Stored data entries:
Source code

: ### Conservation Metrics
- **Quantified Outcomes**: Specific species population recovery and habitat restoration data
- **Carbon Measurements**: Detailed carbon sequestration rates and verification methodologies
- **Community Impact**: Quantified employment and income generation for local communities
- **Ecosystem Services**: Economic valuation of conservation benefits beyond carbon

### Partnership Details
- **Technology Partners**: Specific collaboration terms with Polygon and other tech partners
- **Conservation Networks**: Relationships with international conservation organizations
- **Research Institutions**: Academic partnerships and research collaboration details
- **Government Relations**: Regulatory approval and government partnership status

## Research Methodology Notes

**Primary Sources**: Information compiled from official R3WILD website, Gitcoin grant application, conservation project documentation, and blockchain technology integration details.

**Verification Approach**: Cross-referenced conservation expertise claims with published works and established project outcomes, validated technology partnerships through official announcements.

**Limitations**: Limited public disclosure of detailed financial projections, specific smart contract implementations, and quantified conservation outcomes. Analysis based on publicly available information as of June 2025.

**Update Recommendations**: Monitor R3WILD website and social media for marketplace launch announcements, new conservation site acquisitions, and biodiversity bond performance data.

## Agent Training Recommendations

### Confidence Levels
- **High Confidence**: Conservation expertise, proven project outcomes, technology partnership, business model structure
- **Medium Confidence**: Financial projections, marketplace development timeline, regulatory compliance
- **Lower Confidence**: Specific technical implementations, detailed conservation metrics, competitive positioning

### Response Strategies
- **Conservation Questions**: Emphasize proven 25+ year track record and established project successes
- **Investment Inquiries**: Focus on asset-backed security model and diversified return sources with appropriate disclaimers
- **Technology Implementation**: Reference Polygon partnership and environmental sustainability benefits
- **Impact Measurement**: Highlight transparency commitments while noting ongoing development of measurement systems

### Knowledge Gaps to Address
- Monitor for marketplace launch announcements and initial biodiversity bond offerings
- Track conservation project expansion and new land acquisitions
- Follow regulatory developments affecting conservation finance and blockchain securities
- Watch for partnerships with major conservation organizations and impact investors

*Exercise:* Reproduce the records with every occurrence of "Polygon" swapped for "Ethereum", keeping all other text unchanged.

*Response for this exercise:*
Source code

: ### Conservation Metrics
- **Quantified Outcomes**: Specific species population recovery and habitat restoration data
- **Carbon Measurements**: Detailed carbon sequestration rates and verification methodologies
- **Community Impact**: Quantified employment and income generation for local communities
- **Ecosystem Services**: Economic valuation of conservation benefits beyond carbon

### Partnership Details
- **Technology Partners**: Specific collaboration terms with Ethereum and other tech partners
- **Conservation Networks**: Relationships with international conservation organizations
- **Research Institutions**: Academic partnerships and research collaboration details
- **Government Relations**: Regulatory approval and government partnership status

## Research Methodology Notes

**Primary Sources**: Information compiled from official R3WILD website, Gitcoin grant application, conservation project documentation, and blockchain technology integration details.

**Verification Approach**: Cross-referenced conservation expertise claims with published works and established project outcomes, validated technology partnerships through official announcements.

**Limitations**: Limited public disclosure of detailed financial projections, specific smart contract implementations, and quantified conservation outcomes. Analysis based on publicly available information as of June 2025.

**Update Recommendations**: Monitor R3WILD website and social media for marketplace launch announcements, new conservation site acquisitions, and biodiversity bond performance data.

## Agent Training Recommendations

### Confidence Levels
- **High Confidence**: Conservation expertise, proven project outcomes, technology partnership, business model structure
- **Medium Confidence**: Financial projections, marketplace development timeline, regulatory compliance
- **Lower Confidence**: Specific technical implementations, detailed conservation metrics, competitive positioning

### Response Strategies
- **Conservation Questions**: Emphasize proven 25+ year track record and established project successes
- **Investment Inquiries**: Focus on asset-backed security model and diversified return sources with appropriate disclaimers
- **Technology Implementation**: Reference Ethereum partnership and environmental sustainability benefits
- **Impact Measurement**: Highlight transparency commitments while noting ongoing development of measurement systems

### Knowledge Gaps to Address
- Monitor for marketplace launch announcements and initial biodiversity bond offerings
- Track conservation project expansion and new land acquisitions
- Follow regulatory developments affecting conservation finance and blockchain securities
- Watch for partnerships with major conservation organizations and impact investors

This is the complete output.